Rozdział 27

118 11 10
                                    

Liam


- Spałeś z nim? – spytał zaskoczony Harry. Pospiesznie usiadł na miejscu pasażera, a ja trzymałem dłonie na kierownicy, choć samochód nadal stał. Nie poruszał się. – I lepiej ci?

- To znaczy?

- Jak twoje emocje i wiesz, czy inaczej było niż kiedyś, a może nie myślałeś tylko intensywnie czułeś – oznajmił lekko uśmiechając się do mnie.

- Wydaje mi się, że. – Zamilkłem. – Najważniejsze, że wykorzystałem okazję i Zayn podpisał umowę. Tę nieodpowiednia dla niego i jego sępów. Teraz wystarczy, że dwa razy nie stawi się na sesji i zostanie wyrzucony z pracy u Dorian'a. Poza tym ja trochę poczuje się lepiej, gdy zostaną oszukani jak ja przed dwóch laty przez jego menadżera i mamusię – powiedziałem.

- Seks był, aż tak kiepski – wymamrotał Hazza.

- Nie słuchasz mnie – rzekłem.

- Zemsta. Pamiętam, że chcesz trochę się odegrać, ale po seksie trzeba było z nim porozmawiać i wyznać, że jego matka odebrała ci kontrakt podstępem i zjawiła się tylko po to w waszym domu, aby zatryumfować.
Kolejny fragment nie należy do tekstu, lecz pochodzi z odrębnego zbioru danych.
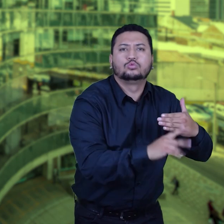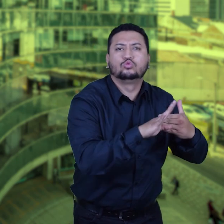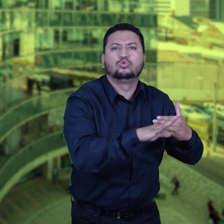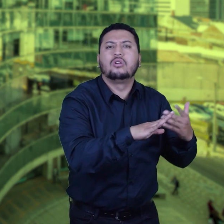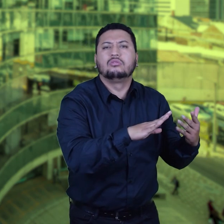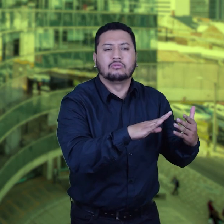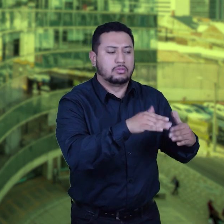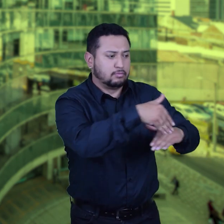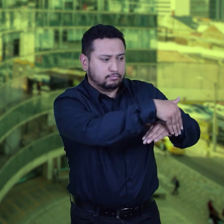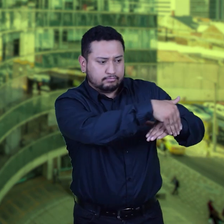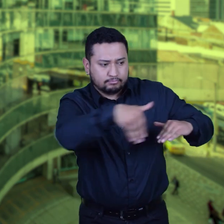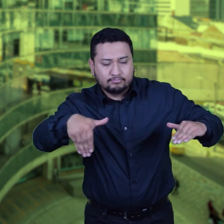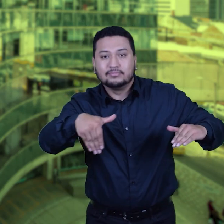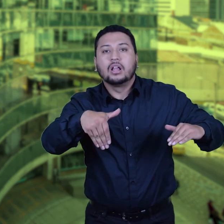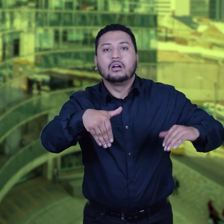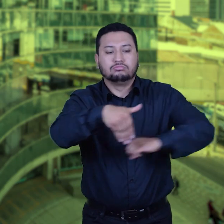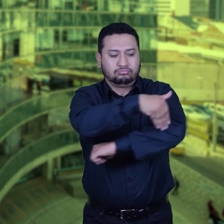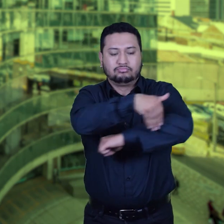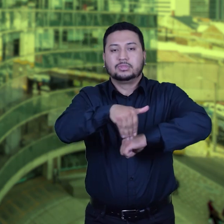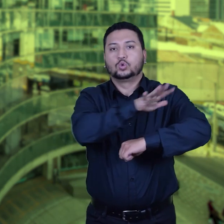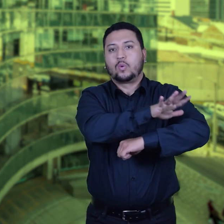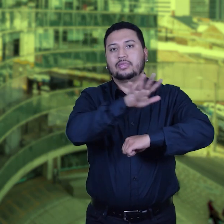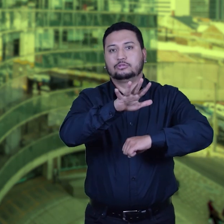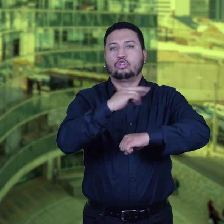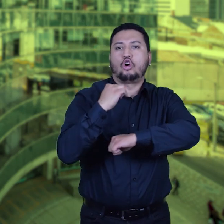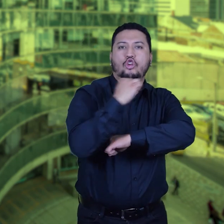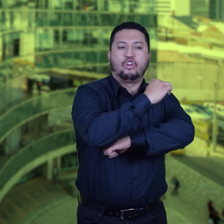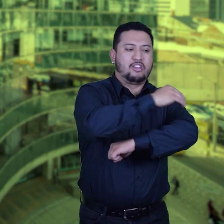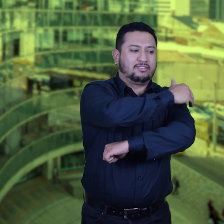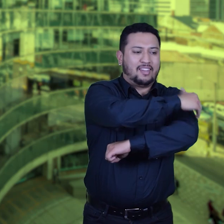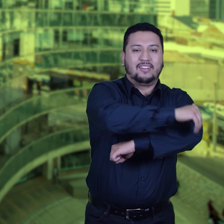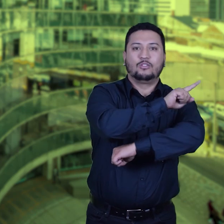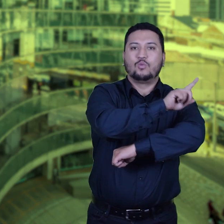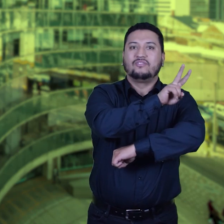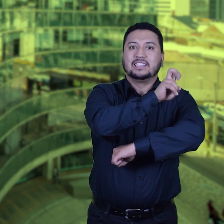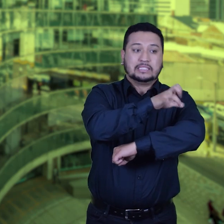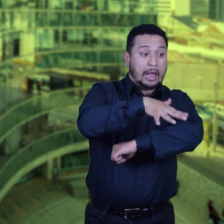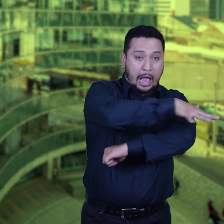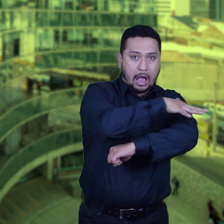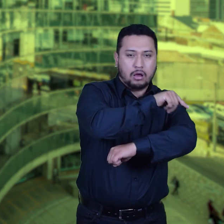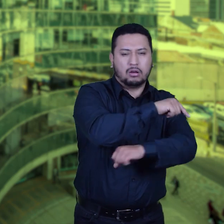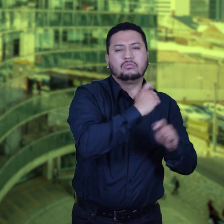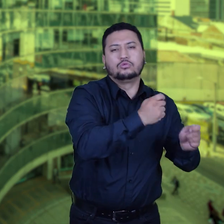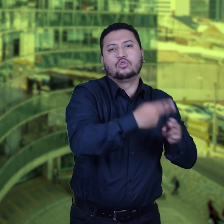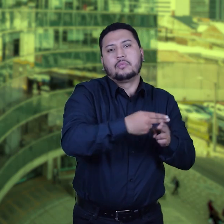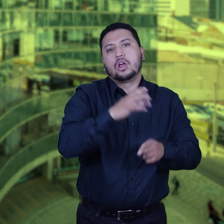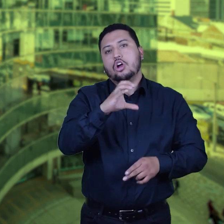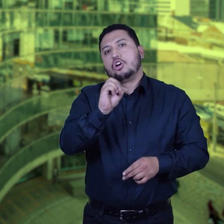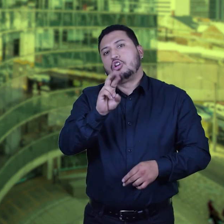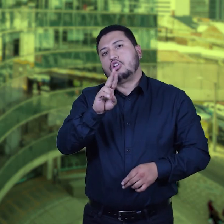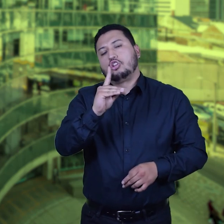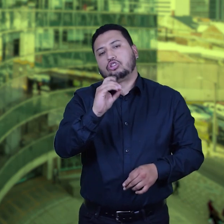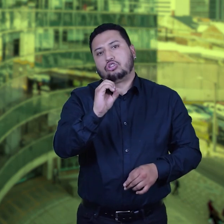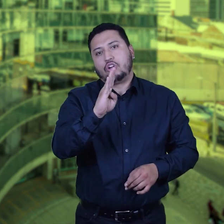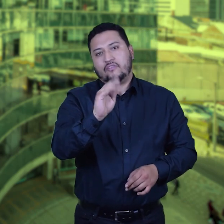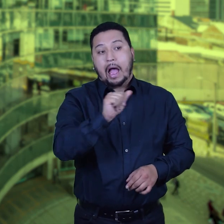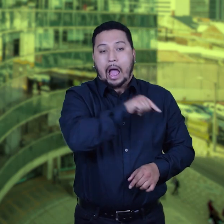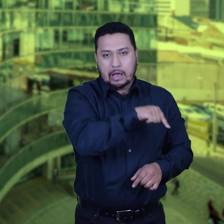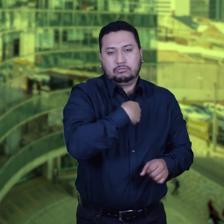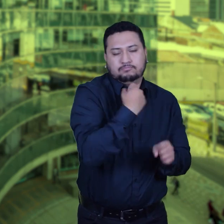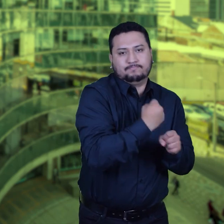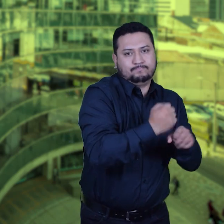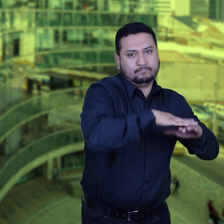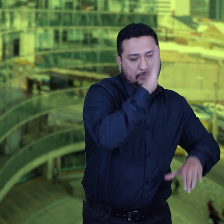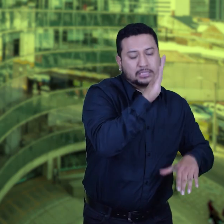Pues mi cargo siempre ha sido transportador, porque en la familia todos hemos sido transportadores. Mi mamá ha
- Chciałem o tym z nim porozmawiać, ale on zawsze ją broni. Nie dziwie się, bo to jego matka, ale mnie skrzywdziła. Upokorzyła moich rodziców chcąc ich przekupić, aby trzymali mnie od niego z daleka. Najgorsze, że po naszej rozmowie poszedłem do niego, a on spał w swoim łóżku, a Amelia była tuż obok i uciszała mnie, bo Zayn właśnie zasnął – powiedziałem podenerwowany na samo wspomnienie tamtego wieczoru.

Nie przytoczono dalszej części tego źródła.